Nikele Moyake

Nikele (Nik) Moyake (c. 1933 c. 1966) was born on a farm in Addo in the Eastern Cape. Moyake was a musician who played Mbaqanga and Jazz [1]

Music Career

In the early 1950s Moyake moved to Port Elizabeth where he was a key figure in the jazz scene [1]. He met Dudu Pukwana in Walmer Estate, Port Elizabeth and he taught both Pukwana and Duke Makatsi how to pay the saxophone. Pukwana and Moyake would later become band mates in The Blue Notes. Moyake played tenor saxophone in the sextet The Blue Notes alongside Chris McGregor, Dudu Pukwana, Mongezi Feza, Johnny Dyani and Louis Moholo. Before The Blue Notes, Moyake was a sessional musician who also played in Tete Mbambisa’s the Four Yanks, where he was a vocalist.

Chris McGregor and Nikele Moyake met at the Castle Lager Jazz Festival hosted at Moroka Jabavu Stadium in 1962. Moyake was playing with Mbambisa’s band and McGregor was playing at the festival with a septet. Although they both played in different formations, Moyake, McGregor and other members of The Blue Notes met at the festival.

Records from a collection:
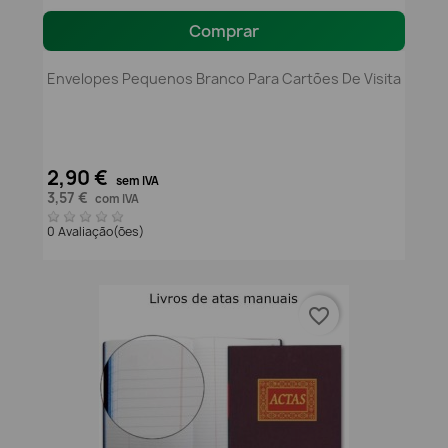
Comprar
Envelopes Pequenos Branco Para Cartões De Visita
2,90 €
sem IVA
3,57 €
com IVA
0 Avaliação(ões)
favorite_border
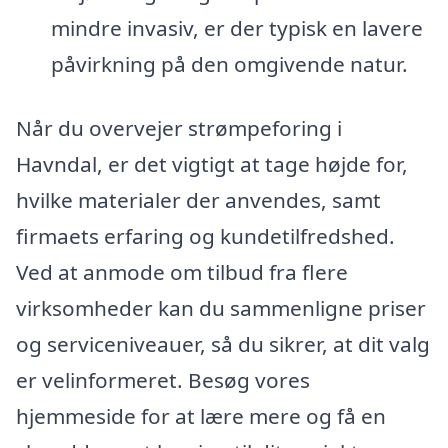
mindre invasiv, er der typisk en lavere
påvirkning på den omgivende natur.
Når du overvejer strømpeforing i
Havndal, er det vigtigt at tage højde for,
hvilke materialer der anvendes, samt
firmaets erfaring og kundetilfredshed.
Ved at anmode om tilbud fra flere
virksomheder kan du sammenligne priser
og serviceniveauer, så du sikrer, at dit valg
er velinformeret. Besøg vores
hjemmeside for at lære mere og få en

Your goal = Using the text about Nikele Moyake, list every musician it names as a member of the sextet The Blue Notes. These records come from a separate source, not from the text about Nikele Moyake.

Task answer = Nikele Moyake, Chris McGregor, Dudu Pukwana, Mongezi Feza, Johnny Dyani, Louis Moholo